● **PREGUNTAS**
a – Contesta estas preguntas con lo que dice el texto sobre la seguridad nacional:
(i) ¿Cuánto tiempo falta para el relevo en la Presidencia de la República?
(ii) ¿Qué se creó al inicio de esta administración y cuál fue su destino?
(iii) ¿Qué artículo y fracción de la Constitución se reformaron para incluir la seguridad nacional entre las responsabilidades del presidente?
b – Prolonga el texto sobre la seguridad nacional a partir de su última oración.

● **TEXTO DEL DOCUMENTO**
"""

La seguridad nacional en el próximo gobierno
Uno de los temas ausentes en el debate nacional, a escasos dos meses del relevo del titular de la Presidencia de la República, es la seguridad nacional. La complejidad que han alcanzado las relaciones internacionales, aunada a la intensidad en la dinámica interna de nuestro país, ha llevado a que estemos enfrentado una situación que además de inédita (pues en sí misma cada etapa de la historia lo es) demanda un tratamiento mesurado y que evalúe las medidas antes de ser aplicadas. La improvisación y el dogmatismo, reunidos en una sola dirección, propician, como hemos observado, que los problemas y las crisis se administren suponiendo que se extinguirán porque sí.
Sin embargo, hasta el momento ese método, lejos de dar buenos resultados, ha alargado la lista de problemas que el siguiente gobierno deberá enfrentar apenas se inicie la administración. Precisamente, el de la seguridad nacional será sin duda uno de los que exijan sin demora un tratamiento específico, alejado del voluntarismo o de las ocurrencias. Lejos en el tiempo, pero reciente en el recuerdo, la creación de la Coordinación de Seguridad Nacional al inicio de esta administración. Su destino fue el fracaso. Al igual que sucedió con otras coordinaciones, ni sentido y objetivos claros pusieron en evidencia que la imaginación debe pasar por el sencillo ejercicio del estudio y análisis.
Mucho más relevante fue la reforma en materia constitucional del artículo 89 fracción VI (realizada por la anterior Legislatura) para incluir a la seguridad nacional como una de las responsabilidades prioritarias del presidente de la República; sin embargo, con una ley en la materia notablemente incompleta, imprecisa y, sobre todo, sujeta en su aplicación al arbitrio del funcionario en turno, ahora nos preparamos para iniciar una gestión gubernamental que de origen tiene la sobra de la duda respecto de la certeza, equidad y transparencia en la competencia y en los resultados. Así, aunados estos dos elementos, es decir, la discrecionalidad en la aplicación de los preceptos legales para conservar la estabilidad (política, social y económica) y la presencia de una débil legitimidad de la siguiente administración, el escenario es propicio para la tensión y el conflicto. No son suficientes las convocatorias al diálogo ni las presiones vía la movilización popular para construir los acuerdos.

"""

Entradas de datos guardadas
"""

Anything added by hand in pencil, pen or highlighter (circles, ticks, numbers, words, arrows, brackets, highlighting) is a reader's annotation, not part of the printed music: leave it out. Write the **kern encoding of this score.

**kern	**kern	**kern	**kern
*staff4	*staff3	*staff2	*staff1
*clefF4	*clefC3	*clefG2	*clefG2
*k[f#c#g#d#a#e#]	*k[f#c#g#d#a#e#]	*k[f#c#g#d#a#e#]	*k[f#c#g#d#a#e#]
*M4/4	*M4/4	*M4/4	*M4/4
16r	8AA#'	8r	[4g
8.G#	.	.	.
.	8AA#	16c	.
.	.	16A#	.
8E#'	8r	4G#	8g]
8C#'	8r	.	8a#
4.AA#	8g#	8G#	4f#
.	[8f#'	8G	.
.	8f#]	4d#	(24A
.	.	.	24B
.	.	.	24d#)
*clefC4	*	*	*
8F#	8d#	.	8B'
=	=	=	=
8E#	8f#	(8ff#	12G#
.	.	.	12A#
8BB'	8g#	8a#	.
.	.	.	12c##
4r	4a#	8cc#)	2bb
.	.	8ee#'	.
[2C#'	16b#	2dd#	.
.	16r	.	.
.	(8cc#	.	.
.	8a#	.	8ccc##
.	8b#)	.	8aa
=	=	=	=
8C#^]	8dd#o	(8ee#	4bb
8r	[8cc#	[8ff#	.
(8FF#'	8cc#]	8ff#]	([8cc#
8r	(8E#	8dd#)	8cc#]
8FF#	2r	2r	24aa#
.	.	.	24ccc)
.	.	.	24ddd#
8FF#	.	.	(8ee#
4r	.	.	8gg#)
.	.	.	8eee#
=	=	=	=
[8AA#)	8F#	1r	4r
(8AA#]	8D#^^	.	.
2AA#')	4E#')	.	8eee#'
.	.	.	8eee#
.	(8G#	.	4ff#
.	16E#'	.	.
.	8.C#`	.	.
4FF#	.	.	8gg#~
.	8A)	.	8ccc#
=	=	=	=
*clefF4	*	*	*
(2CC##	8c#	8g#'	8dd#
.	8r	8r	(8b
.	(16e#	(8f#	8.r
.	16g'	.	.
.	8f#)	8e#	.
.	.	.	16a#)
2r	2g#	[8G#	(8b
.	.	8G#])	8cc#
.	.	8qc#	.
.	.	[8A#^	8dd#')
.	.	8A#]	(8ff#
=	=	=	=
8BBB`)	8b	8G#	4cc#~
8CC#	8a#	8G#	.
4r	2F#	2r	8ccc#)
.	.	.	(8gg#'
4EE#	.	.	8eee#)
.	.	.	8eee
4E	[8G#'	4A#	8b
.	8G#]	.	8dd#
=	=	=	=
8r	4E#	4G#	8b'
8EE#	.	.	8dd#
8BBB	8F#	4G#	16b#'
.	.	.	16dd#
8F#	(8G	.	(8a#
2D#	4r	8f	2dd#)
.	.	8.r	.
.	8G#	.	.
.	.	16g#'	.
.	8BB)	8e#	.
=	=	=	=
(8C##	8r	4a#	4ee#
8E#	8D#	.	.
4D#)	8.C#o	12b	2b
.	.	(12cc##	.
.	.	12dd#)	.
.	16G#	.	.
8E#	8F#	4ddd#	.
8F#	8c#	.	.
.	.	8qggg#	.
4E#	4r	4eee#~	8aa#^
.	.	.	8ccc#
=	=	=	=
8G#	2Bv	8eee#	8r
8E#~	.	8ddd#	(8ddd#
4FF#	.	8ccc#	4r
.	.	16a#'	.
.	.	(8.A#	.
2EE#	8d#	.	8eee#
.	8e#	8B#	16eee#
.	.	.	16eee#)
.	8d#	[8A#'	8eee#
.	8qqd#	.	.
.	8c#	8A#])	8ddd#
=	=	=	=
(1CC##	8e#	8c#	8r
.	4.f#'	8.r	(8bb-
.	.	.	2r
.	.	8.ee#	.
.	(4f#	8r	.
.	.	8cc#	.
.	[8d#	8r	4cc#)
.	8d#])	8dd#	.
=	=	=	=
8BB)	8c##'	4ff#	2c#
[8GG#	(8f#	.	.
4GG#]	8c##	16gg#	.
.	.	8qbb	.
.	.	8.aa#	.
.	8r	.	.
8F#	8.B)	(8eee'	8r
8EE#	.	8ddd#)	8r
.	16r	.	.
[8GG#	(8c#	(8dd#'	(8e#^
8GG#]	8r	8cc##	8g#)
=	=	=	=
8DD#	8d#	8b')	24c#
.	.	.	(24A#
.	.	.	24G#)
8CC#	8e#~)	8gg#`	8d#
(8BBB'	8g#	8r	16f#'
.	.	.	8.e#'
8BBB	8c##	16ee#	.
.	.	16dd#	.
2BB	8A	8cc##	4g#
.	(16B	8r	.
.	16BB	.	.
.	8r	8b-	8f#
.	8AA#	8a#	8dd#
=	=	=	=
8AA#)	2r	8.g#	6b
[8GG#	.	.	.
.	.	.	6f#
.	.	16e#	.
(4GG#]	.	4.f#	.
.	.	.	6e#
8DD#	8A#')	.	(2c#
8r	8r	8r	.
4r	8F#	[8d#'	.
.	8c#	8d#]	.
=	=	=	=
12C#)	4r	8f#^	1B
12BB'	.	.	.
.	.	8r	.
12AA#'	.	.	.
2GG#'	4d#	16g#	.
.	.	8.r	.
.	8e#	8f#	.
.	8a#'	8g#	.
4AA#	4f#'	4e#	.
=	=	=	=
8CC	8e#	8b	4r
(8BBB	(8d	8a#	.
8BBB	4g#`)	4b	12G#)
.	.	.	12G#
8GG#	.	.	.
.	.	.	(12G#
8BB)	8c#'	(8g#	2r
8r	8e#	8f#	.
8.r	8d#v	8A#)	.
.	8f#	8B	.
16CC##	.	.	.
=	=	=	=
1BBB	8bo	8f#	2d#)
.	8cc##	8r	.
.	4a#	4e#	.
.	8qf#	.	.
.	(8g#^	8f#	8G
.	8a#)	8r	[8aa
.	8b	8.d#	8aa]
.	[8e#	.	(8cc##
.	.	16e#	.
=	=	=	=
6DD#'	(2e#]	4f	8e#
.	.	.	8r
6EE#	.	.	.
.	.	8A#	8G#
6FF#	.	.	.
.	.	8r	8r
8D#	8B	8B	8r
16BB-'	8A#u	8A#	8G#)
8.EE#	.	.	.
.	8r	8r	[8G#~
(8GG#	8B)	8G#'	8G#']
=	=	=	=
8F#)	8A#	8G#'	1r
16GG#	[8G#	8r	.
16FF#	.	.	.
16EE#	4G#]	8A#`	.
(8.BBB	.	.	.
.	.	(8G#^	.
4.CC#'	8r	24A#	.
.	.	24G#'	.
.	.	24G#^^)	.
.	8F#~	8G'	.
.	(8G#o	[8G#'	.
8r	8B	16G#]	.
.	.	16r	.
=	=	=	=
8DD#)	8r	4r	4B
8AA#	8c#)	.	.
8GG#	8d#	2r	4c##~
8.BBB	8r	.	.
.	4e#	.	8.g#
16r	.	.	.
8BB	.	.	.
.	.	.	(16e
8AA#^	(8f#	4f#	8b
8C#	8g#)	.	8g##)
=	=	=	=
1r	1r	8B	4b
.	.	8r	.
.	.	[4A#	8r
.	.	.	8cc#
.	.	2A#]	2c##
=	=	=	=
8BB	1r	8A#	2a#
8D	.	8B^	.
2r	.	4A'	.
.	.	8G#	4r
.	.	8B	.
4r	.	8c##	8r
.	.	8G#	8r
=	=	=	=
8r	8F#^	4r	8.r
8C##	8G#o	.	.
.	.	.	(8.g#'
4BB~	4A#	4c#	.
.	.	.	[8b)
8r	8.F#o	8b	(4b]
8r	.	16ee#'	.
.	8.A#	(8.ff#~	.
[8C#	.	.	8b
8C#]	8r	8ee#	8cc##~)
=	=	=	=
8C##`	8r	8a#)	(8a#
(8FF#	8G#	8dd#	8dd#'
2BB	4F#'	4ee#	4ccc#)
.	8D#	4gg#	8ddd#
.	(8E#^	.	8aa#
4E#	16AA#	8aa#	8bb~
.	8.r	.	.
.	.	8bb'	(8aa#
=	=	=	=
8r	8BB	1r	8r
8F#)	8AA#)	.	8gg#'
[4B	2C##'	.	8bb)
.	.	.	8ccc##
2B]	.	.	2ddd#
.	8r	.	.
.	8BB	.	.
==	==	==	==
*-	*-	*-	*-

"""

● **RESPUESTAS**
a –
(i) Faltan escasos dos meses.
(ii) Se creó la Coordinación de Seguridad Nacional, y su destino fue el fracaso.
(iii) El artículo 89, fracción VI.

b –
En el diseño de las políticas públicas en materia de seguridad nacional, para nuestro caso, deben considerarse de manera fundamental, las condiciones de vida de la población y, de forma explícita, la forma en que se hace frente a la pobreza, a la marginación y a la ignorancia. Los intereses de la seguridad nacional, entonces, son de carácter interno, como también lo son los recursos hidráulicos y los energéticos. Y debe tenerse en consideración esto porque, por obvio que sea, para Estados Unidos sus intereses también de seguridad nacional son externos y coinciden con los recursos petroleros en primer lugar. De allí que al tratar de ajustar nuestro marco jurídico a las presiones y requerimientos de la potencia hegemónica, la distancia conceptual y de objetivos entre una y otra formas de comprender la seguridad nacional -me refiero a la de Estados Unidos y México- da paso, a su vez, a que el entendimiento por parte del gobierno saliente y del entrante, no tenga conexión de fondo con los problemas nacionales.
La posibilidad de iniciar con un intenso programa de política social (no asistencial, propio de la democracia cristiana) como resultado de la composición de las cámaras, permitiría a la siguiente administración federal lograr mayores márgenes de negociación hacia el exterior y de conciliación de intereses hacia el interior. La cuestión radica en las prioridades del plan de gobierno, tras de las cuales se posicionan la ideología predominante y los compromisos contraídos.